Mas não haveria smartphone sem microprocessadores, circuitos de memória, unidades de gravação, cristais líquidos, baterias de lítio, hardware. Nem algoritmos, que transformam sinais analógicos em digitais; internet, HTTP e HTML, redes de telefonia móvel, GPS e ecrã tátil e comandos de voz. A história desses componentes começa com um investimento público, principalmente do governo norte-americano. O xis da questão é onde e como investir na modernização.
O programa Nova Indústria Brasil (NIB) define o governo como principal indutor do desenvolvimento do setor. Suas metas são ambiciosas: aumentar a participação do setor agroindustrial no PIB agropecuário para 50% e alcançar 70% de mecanização dos estabelecimentos de agricultura familiar, com o suprimento de pelo menos 95% do mercado por máquinas e equipamentos de produção nacional, garantindo a sustentabilidade ambiental; produzir, no país, 70% das necessidades nacionais em medicamentos, vacinas, equipamentos e dispositivos médicos, materiais e outros insumos e tecnologias em saúde.

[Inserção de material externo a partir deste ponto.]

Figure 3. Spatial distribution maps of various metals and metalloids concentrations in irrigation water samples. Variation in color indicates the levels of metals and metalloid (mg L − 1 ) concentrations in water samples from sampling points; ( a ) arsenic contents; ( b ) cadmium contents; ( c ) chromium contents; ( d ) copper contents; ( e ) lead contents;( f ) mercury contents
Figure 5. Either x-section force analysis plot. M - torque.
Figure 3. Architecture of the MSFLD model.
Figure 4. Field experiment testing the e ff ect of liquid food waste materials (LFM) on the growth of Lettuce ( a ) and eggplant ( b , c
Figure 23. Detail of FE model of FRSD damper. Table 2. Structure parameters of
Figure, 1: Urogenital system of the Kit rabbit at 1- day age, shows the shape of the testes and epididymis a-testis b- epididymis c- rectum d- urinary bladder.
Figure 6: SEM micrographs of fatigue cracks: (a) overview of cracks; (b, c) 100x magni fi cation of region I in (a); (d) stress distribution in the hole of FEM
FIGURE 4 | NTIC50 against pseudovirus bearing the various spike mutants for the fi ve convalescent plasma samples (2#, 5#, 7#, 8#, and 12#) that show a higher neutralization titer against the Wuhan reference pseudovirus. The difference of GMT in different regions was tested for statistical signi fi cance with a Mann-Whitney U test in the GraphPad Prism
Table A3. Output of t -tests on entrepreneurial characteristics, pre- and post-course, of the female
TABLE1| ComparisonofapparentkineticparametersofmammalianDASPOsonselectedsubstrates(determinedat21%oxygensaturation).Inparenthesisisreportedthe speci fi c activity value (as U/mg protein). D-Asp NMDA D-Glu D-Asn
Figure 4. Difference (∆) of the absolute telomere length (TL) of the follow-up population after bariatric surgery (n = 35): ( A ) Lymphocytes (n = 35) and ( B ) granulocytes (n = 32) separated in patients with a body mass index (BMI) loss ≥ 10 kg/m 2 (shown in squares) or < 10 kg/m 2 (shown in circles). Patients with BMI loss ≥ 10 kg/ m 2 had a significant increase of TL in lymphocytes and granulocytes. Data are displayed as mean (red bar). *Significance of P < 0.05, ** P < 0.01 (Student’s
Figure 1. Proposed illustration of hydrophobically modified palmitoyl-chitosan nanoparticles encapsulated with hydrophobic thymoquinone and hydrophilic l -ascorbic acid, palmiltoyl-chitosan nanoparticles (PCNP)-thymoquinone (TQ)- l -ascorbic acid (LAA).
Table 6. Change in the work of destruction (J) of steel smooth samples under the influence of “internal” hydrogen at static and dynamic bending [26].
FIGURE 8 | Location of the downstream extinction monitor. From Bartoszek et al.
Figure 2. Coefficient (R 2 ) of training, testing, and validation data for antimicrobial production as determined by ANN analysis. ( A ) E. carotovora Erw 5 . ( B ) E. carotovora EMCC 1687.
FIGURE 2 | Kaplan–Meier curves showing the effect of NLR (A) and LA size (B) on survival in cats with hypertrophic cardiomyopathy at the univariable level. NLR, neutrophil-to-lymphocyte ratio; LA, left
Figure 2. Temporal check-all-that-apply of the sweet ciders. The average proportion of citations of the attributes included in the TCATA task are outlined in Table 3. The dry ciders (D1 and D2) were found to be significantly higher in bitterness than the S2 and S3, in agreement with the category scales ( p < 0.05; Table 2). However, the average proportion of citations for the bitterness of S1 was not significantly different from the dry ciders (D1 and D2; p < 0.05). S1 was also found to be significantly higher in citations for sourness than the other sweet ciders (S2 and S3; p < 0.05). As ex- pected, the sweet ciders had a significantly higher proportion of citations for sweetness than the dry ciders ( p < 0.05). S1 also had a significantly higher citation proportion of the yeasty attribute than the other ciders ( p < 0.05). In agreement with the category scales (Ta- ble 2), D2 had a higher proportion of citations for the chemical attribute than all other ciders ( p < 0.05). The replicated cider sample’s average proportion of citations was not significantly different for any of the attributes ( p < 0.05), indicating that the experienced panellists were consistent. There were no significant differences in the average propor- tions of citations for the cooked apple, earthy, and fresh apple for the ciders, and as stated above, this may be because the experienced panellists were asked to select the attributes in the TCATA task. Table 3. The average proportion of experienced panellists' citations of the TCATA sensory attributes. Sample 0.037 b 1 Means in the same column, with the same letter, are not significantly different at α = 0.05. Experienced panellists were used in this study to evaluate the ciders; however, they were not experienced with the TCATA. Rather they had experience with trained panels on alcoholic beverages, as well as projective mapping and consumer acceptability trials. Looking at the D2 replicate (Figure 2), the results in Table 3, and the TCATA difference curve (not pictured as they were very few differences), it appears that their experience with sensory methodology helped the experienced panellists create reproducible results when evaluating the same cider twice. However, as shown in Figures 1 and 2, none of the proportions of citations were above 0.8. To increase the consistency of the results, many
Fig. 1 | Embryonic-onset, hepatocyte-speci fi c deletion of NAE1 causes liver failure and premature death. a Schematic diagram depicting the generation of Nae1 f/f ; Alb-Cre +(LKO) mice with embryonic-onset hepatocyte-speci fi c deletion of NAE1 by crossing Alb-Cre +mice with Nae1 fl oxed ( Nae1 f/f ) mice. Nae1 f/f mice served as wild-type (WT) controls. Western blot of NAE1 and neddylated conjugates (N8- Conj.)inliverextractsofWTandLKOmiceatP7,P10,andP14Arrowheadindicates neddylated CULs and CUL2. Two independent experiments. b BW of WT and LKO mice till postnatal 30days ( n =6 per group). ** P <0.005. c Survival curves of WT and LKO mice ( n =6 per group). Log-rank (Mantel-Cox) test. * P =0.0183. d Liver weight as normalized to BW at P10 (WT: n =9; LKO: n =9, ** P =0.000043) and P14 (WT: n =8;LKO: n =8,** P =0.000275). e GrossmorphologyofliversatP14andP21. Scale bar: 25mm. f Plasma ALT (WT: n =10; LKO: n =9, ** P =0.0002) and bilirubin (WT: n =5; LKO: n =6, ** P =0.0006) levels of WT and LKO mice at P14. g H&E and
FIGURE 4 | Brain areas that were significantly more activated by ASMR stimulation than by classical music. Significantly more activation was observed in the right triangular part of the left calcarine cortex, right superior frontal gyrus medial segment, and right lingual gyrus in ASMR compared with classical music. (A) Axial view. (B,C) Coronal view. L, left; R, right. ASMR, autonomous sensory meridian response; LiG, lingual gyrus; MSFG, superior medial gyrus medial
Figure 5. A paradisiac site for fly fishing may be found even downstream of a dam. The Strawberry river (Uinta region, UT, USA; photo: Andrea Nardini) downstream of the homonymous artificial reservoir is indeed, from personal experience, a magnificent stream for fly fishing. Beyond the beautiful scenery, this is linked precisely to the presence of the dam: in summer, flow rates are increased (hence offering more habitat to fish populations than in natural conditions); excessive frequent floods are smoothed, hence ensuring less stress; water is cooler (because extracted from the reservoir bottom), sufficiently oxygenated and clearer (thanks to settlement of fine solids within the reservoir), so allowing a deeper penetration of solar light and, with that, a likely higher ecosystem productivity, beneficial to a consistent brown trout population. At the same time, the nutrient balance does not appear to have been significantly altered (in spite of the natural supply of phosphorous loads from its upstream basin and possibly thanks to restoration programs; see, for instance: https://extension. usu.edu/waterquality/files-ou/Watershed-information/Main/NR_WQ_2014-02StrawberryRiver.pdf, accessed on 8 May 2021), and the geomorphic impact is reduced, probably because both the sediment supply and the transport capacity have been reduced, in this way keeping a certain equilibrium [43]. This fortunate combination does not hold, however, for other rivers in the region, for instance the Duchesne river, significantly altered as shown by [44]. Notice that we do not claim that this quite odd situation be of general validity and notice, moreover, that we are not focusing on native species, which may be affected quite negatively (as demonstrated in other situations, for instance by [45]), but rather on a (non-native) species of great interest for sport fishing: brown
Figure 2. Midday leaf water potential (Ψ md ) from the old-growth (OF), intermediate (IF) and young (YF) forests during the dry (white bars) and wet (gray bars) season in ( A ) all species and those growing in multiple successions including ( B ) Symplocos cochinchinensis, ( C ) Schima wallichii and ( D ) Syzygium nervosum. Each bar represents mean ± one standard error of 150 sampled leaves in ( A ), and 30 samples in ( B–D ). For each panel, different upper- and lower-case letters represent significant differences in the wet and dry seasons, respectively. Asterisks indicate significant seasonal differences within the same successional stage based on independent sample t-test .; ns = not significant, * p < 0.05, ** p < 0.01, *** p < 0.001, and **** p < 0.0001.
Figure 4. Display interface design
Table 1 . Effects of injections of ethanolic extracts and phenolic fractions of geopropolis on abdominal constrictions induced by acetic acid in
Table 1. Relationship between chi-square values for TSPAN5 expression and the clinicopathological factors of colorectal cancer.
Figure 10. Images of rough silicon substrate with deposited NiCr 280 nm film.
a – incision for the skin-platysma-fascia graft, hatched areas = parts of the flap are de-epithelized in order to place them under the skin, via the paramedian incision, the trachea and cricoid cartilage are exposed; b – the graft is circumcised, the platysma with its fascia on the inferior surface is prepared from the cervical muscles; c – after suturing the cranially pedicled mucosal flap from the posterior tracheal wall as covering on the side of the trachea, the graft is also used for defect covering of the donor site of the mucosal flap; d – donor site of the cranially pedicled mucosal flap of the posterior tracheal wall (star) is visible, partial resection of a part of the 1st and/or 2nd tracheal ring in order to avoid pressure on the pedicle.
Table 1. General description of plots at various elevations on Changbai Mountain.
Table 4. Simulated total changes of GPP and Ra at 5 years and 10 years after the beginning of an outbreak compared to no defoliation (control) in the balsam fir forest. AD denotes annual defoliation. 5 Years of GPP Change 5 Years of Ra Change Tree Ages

Reduzir o tempo de deslocamento de casa para o trabalho em 20%, aumentando em 25 pontos percentuais o adensamento produtivo na cadeia de transporte público sustentável; transformar digitalmente 90% das empresas industriais brasileiras, assegurando que a participação da produção nacional triplique nos segmentos de novas tecnologias;
Promover a indústria verde reduzindo em 30% a emissão de CO2 por valor adicionado do PIB da indústria, ampliando em 50% a participação dos biocombustíveis na matriz energética de transportes, e aumentando o uso tecnológico e sustentável da biodiversidade pela indústria em 1% ao ano; e obter autonomia na produção de 50% das tecnologias críticas para a defesa O xis da questão é onde e como investir nesses setores. Se for com reserva de mercado e inflação, para financiar e salvar a velha indústria, não há a menor chance de dar certo.